(Stored data)
* * * * *

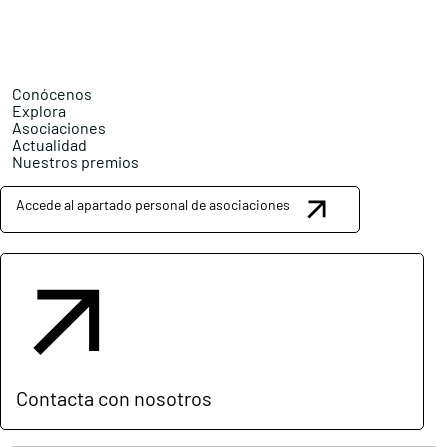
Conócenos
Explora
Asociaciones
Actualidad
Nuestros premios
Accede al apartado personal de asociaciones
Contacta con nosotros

* * * * *

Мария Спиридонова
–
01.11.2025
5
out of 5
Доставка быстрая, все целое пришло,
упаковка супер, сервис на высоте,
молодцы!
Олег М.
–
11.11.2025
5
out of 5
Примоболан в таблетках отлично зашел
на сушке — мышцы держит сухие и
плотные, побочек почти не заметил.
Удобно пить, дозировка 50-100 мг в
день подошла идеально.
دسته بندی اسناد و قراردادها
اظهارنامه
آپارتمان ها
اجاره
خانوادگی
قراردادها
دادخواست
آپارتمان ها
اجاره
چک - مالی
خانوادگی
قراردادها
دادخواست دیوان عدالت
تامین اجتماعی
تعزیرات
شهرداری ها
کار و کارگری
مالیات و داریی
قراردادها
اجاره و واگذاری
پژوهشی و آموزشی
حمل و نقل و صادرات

* * * * *

--- Problem ---
Would you print exactly, and only, the lines of the data above from the line with "Доставка быстрая, все" through the line with "حمل و نقل و صادرات", inclusive?

--- Exercise solution ---
Доставка быстрая, все целое пришло,
упаковка супер, сервис на высоте,
молодцы!
Олег М.
–
11.11.2025
5
out of 5
Примоболан в таблетках отлично зашел
на сушке — мышцы держит сухие и
плотные, побочек почти не заметил.
Удобно пить, дозировка 50-100 мг в
день подошла идеально.
دسته بندی اسناد و قراردادها
اظهارنامه
آپارتمان ها
اجاره
خانوادگی
قراردادها
دادخواست
آپارتمان ها
اجاره
چک - مالی
خانوادگی
قراردادها
دادخواست دیوان عدالت
تامین اجتماعی
تعزیرات
شهرداری ها
کار و کارگری
مالیات و داریی
قراردادها
اجاره و واگذاری
پژوهشی و آموزشی
حمل و نقل و صادرات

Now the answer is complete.